“The greatest need of our time is to clean out the enormous mass of mental and emotional rubbish that clutters our mind.” - Thomas Merton, 2009.
I like the idea of discipline, specifically self-discipline. And not to be confused with punishment. I don’t believe in self-punishment. I’m talking more about doing things that are challenging, even when the value is delayed and without gratification. Discipline in this sense is building a foundation for one’s life by laying brick after brick around the perimeter of the house that is you. I seek challenges and go for it. I lean into the edge. I lean into a little pain. I like to feel the nerves that make me human. We are evolved for this. We aren’t made to sit quietly and comfortably in a chair all day. That is not what humans are made to do. We can do it a bit. But if that is all we do, we are going to start falling apart. For many of us, our work day requires some over-comfort… ie, indoors, sitting, warm, and a little numb. So it is outside those hours that we need to push.
I start my day with this push. After waking, sometimes just after a coffee, sometimes before, I ride my bike about half mile up the valley to go swim in the creek.

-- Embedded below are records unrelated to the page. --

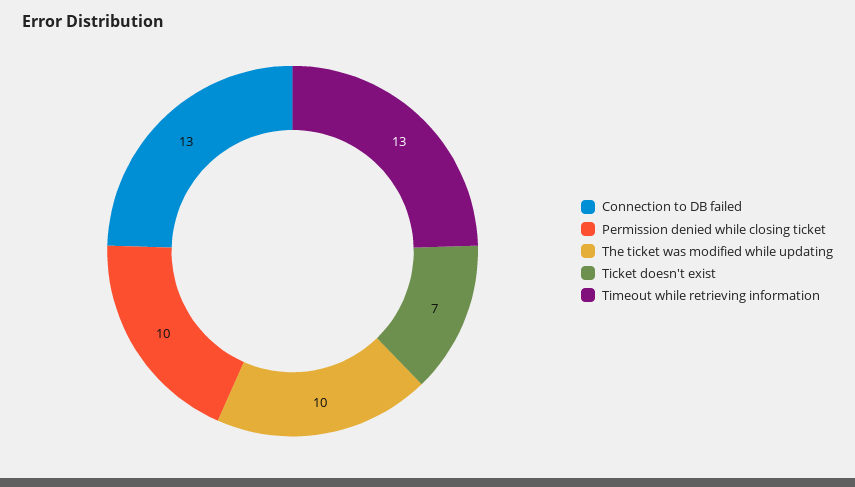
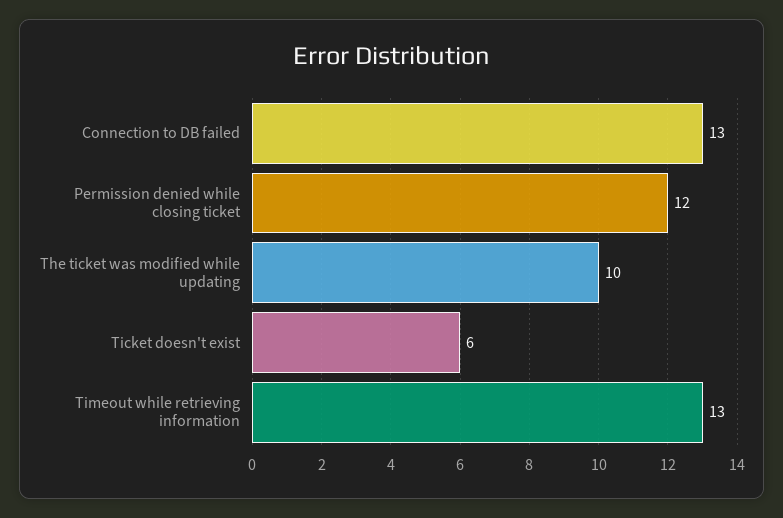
  {
    "Connection to DB failed": 13,
-   "Permission denied while closing ticket": 10,
+   "Permission denied while closing ticket": 12,
    "The ticket was modified while updating": 10,
-   "Ticket doesn't exist": 7,
+   "Ticket doesn't exist": 6,
    "Timeout while retrieving information": 13
  }

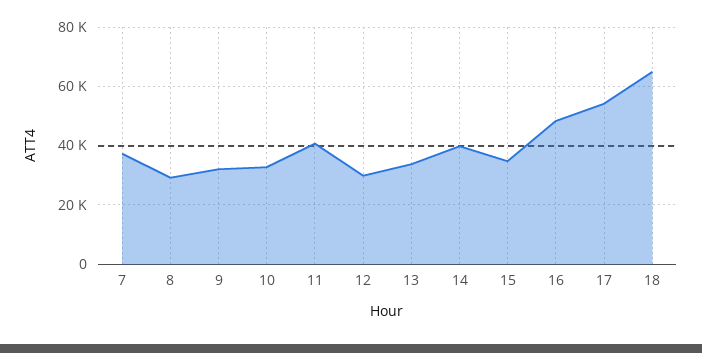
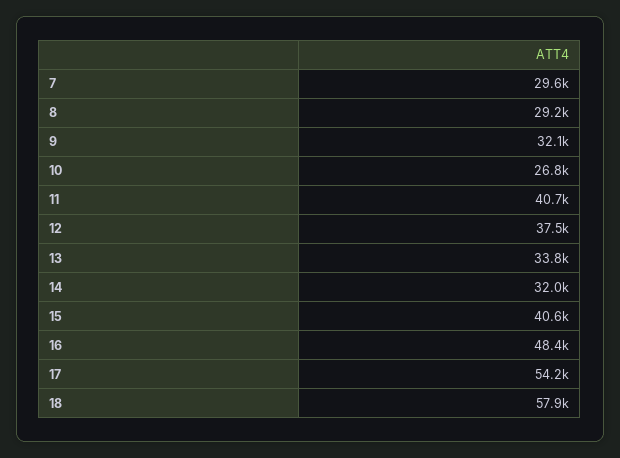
  {
-   "7": 37500,
+   "7": 29600,
    "8": 29200,
    "9": 32100,
-   "10": 32500,
+   "10": 26800,
    "11": 40700,
-   "12": 30000,
+   "12": 37500,
    "13": 33800,
-   "14": 40000,
+   "14": 32000,
-   "15": 35000,
+   "15": 40600,
    "16": 48400,
    "17": 54200,
-   "18": 65000
+   "18": 57900
  }

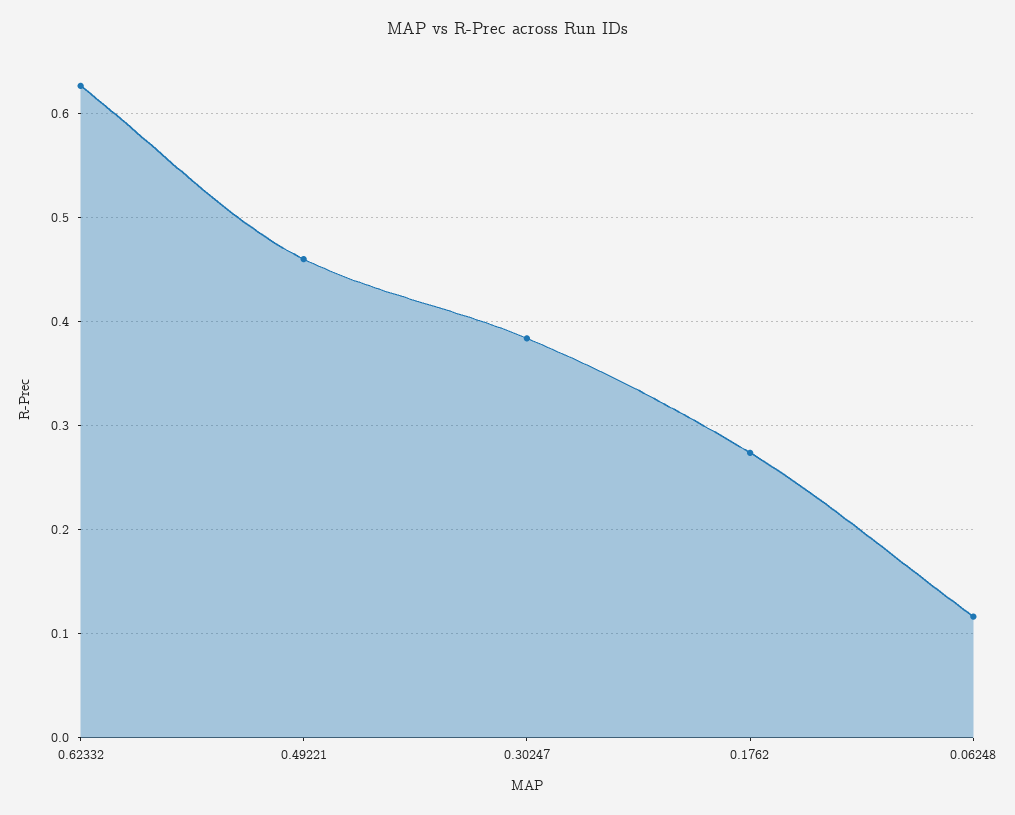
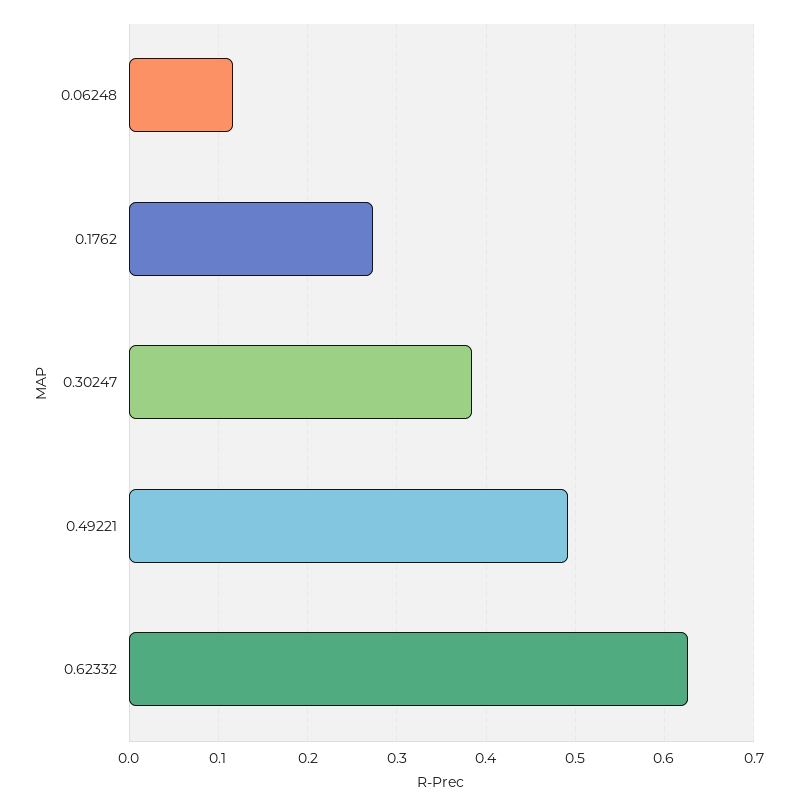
  {
    "0.62332": 0.63,
-   "0.49221": 0.46,
+   "0.49221": 0.49,
    "0.30247": 0.38,
    "0.1762": 0.27,
    "0.06248": 0.12
  }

I’ve done this now for over three years. Rain. Shine. Snow. Sub-zero. Sunshine. All year. Every day. Sick. Busy. Doesn’t matter. I get up, and go. Usually I take Acre with me, though every once in a while he is too comfortable by the fire to join. I go regardless.
Once there I strip down and jump in. In the coldest part of winter I have to use a hatchet in my mittened hands and break out a hole large enough to sit down into. On those coldest of days when it’s below 10 F or so, I’ll leave on a pair of wool socks because somehow that little layer seems to preserve my toes, which are still a little sensitive from a frostbite I had thirty years ago in Yellowstone NP on a -25F day.
At first I did it for the challenge. I wanted to see if I could. After a full winter of doing it, realizing I not only liked the challenge, but I loved the effect, I’ve built it into my routine, habit, and daily discipline. The cold helps clear the mind, and body, of any unnecessary rubbish. These little things are what help build us.
There are others I do. I write when I wake up. This goes with my first coffee, so sometimes before I swim, sometimes after. But always before I check my phone. The phone is an invitation to the outside world, random strangers, letting them come in and introduce their ideas, their hopes, their desired interactions, goals, and wants for how I might affect their day. So I don’t check it until I’ve had a least a half hour, ideally even a little longer, to just let my own mind think for a bit, clear itself from sleep, set it’s own intention, and find it’s pace for the day. I like to know what I’m working on for my own work, for my own day, for my own goals, small and big before letting others influence where my mind goes. This is a challenging thing to do, but something, like swimming in very cold water, that I’ve learned to love, even when it feels like work, even when looking at Instagram feels nice and easy.
Reading. I do this at some point. A book. Not a screen. I read plenty on a screen, and there is valuable reading to be done on screens, but there is something about the page, a non-flickering, non-diode related page in which my mind can sit easy, calmly, can turn pages back to see a sentence that has a particular impact, creates a particular spark, and I’ve never found screen reading to be as potent in this regard. So every day, at some point, I make sure I pick up a book to read. In a book I find a quiet that I don’t find elsewhere. In a book I find a solace that is akin to walking in the woods. I’ve never found this on a digital device in the same way…
Walking. This is the other thing I won’t do without in a day. Sometimes it is in the form of running which I also hold of considerable value, but in one form or the other I can not, will not allow myself to not take at least a couple miles on my feet. This more than anything else I know brings its value to the immediate forefront the moment you start. With feet in motion, moving though open air, the mind find itself. Everything starts to fall in place. Ideas. Goals. Quiet. And the realizations that go hand in hand with life. So if somehow the day has gotten away from me, or even if it hasn’t, and it’s late and I’ve not walked somewhere… Shoes and coat on, usually camera in hand, I’ll set out for a walk.
Discipline has been interrupted by many as a negative. I don’t see it as such. Having been raised in the books of Thomas Merton and C.S. Lewis, I came at an early age in finding value in pushing past the mere comforts in life, mentally and physically. True value in life is not found in comfort, and is often most revealed with discomfort. So this is a direction I lean into.
“Hardship often prepares an ordinary person for an extraordinary destiny,” said C.S Lewis. I feel like discipline is practice for these inevitable hardships in life.
Learning this lesson and letting that truth permanently take up all of the room the false comforts used to take up, that’s where I want to get to. I’m almost there.